How To Turn Copper Into Gold

This article is from the archive of The New York Sun before the launch of its new website in 2022. The Sun has neither altered nor updated such articles but will seek to correct any errors, mis-categorizations or other problems introduced during transfer.

The New York Sun

Want to strike gold on Wall Street? Think copper. Or, more specifically, consider the shares of Freeport McMoRan Copper & Gold, the world’s seventh largest copper miner with annual sales of $4.1 billion.

That’s the pitch one of the most respected investment newsletters around, the Dow Theory Forecasts of Hammond, Ind., is making to its clients.

The recent pullback in metals prices — which has seen gold and copper undergo sharp declines and has taken its toll on the company’s shares — is thought to offer investors a golden opportunity. The stock, trading at $60.48, has tumbled about 20% from its 52-week high of $72.20, though it’s still up roughly 10% from its 2005 close of $53.80.

The sellers goofed. The sharp pullback is a market overreaction, veteran investment advisor and DTF editor Richard Moroney tells me. “I wouldn’t dump Freeport — it’s still a gold mine,” he says. “You’re looking at a very attractive valuation (8.7 times earnings), a healthy yield (more than 2%), and a lot of upside (about 20%),” observes Mr. Moroney, who expects the stock to rebound to the $72 range in the next year.

The key to the company’s operations is its Granzberg mine in Indonesia, which is the second largest copper mine and the largest gold mine in the world. It contains high grades of copper ore, making Freeport one of the lowest cost producers in the industry. The ore is mixed with gold, and, to a lesser degree, silver, which creates strong byproduct revenue and high operating margins.

In July, Freeport revised its five-year mine plan, deferring some mining of high-grade ore from 2007 and 2008 to 2009 and 2010. Management said that copper output between 2006 and 2010 would be 4.6% below previous guidance and that gold production would be 3.1% below guidance.

Although the prices of copper and gold have dipped in recent months, they still remain well above historical norms. As a result, Mr. Moroney says, high average prices for copper and gold should help offset the effects of lower production.

Futures markets project declines in copper prices during the next two years. But demand for the metal, particularly from Asia and especially China, is expected to exceed supply, which should keep prices fairly high relative to historical levels. Factor in the existing low level of copper inventories and Mr. Moroney figures the company’s copper results could exceed Wall Street’s expectations.

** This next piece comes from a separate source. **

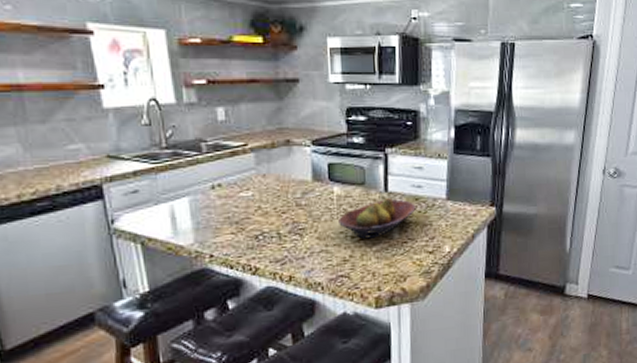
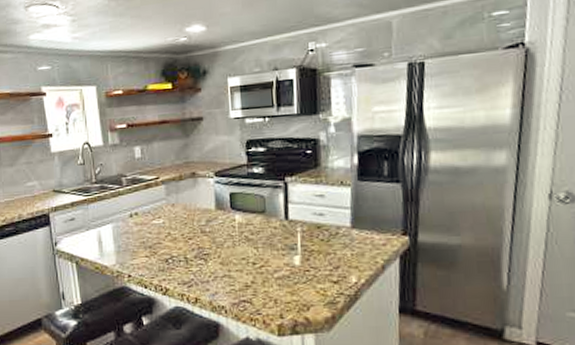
fruit bowl: present [338,197,416,239] -> none [240,225,318,266]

As for gold prices — which are down about 21% from their highs reached in May but still up around a similar amount from year-earlier levels — our Freeport bull says they’re tough to handicap. But the prices implied in the futures markets, he points out, suggest Wall Street’s less than golden outlook for the precious metal could be unduly bearish.

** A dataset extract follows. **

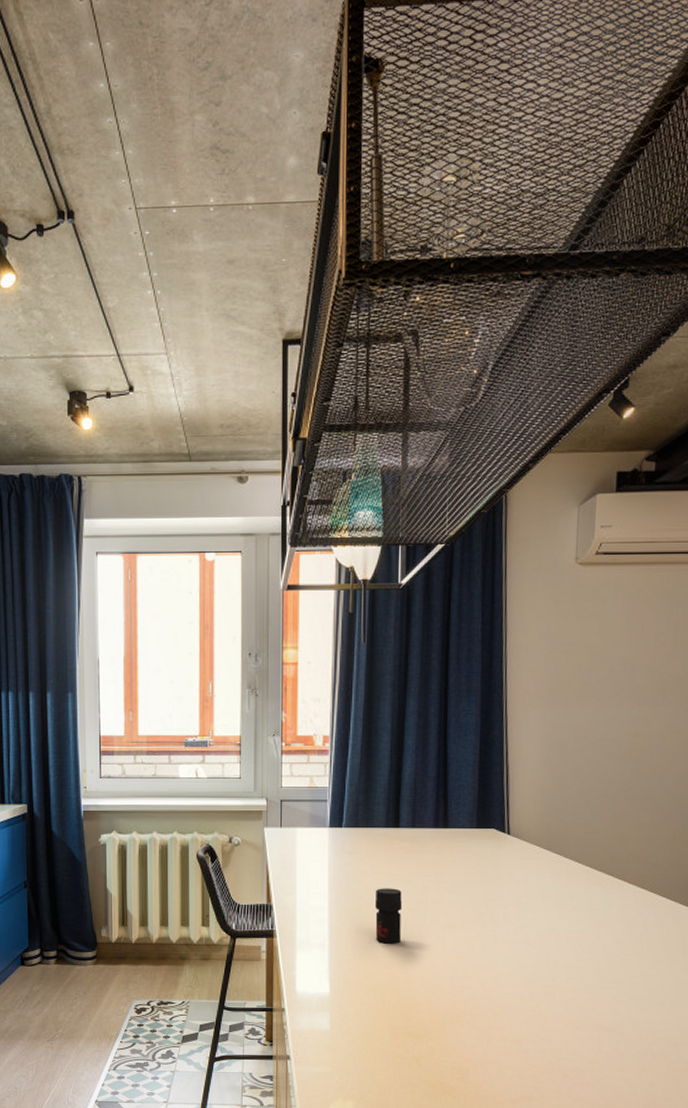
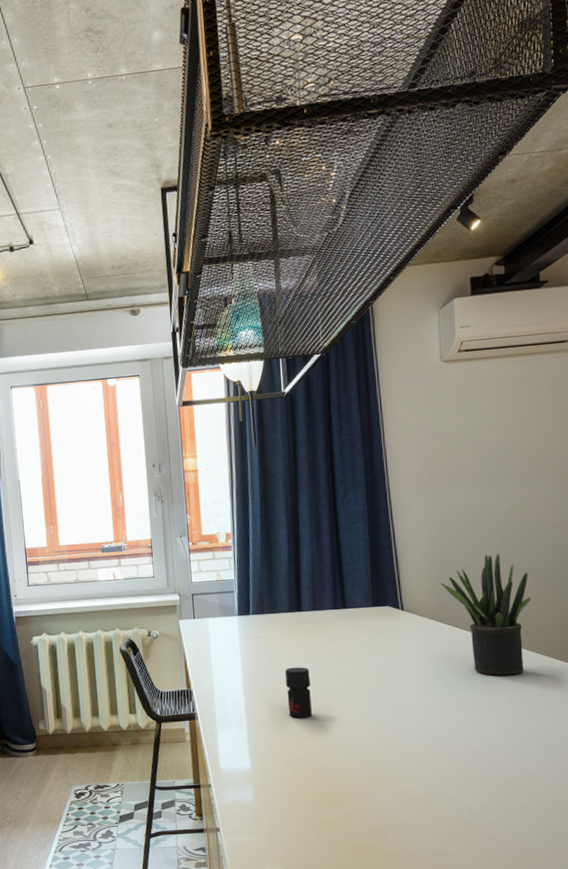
potted plant: none [552,780,648,912] -> present [440,553,531,676]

On the earnings front, Freeport has beaten earnings estimates by at least 16% in each of the last four quarters, roughly doubled its profits in the most recent quarter, and management has already projected a strong fourth quarter.

In April, consensus estimates called for per-share earnings of $3.98 this year and $3.34 next year. While the stock has fallen since then, estimates have jumped to $6.56 for 2006 and $5.49 for 2007.

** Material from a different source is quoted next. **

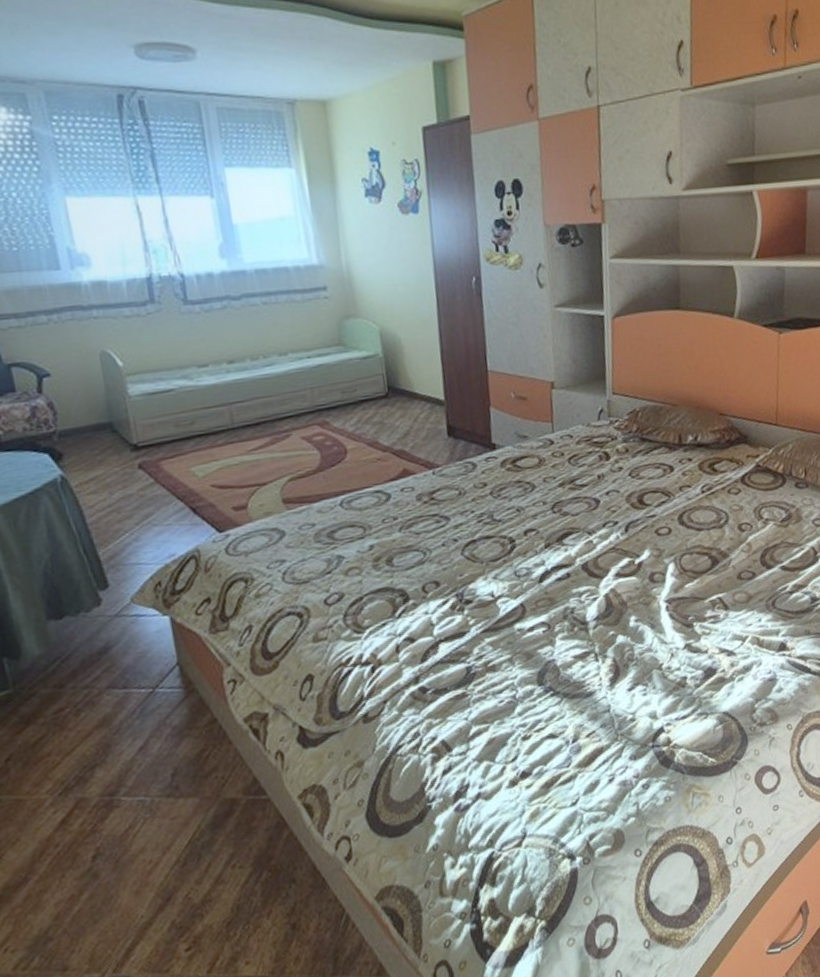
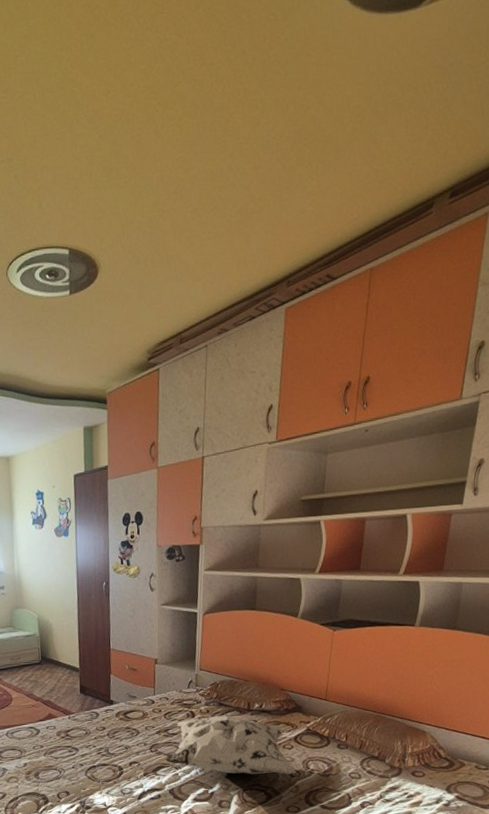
decorative pillow: none [574,453,747,535] -> present [166,715,297,775]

Meanwhile, in the first six months of the year, Freeport has reduced its total debt by $184 million, paid out $352 million in dividends, and bought back $100 million worth of its stock, which, Mr. Moroney notes, is trading well below its five-year average p/e of 17.

Given the unpredictability of copper and gold prices, he figures Freeport’s stock is likely to remain volatile, but the shares, he believes, offer superior capital gains potential. Or, as he sees it, you don’t need a pick and shovel to strike gold on Wall Street. Just include Freeport McMoRan in your portfolio.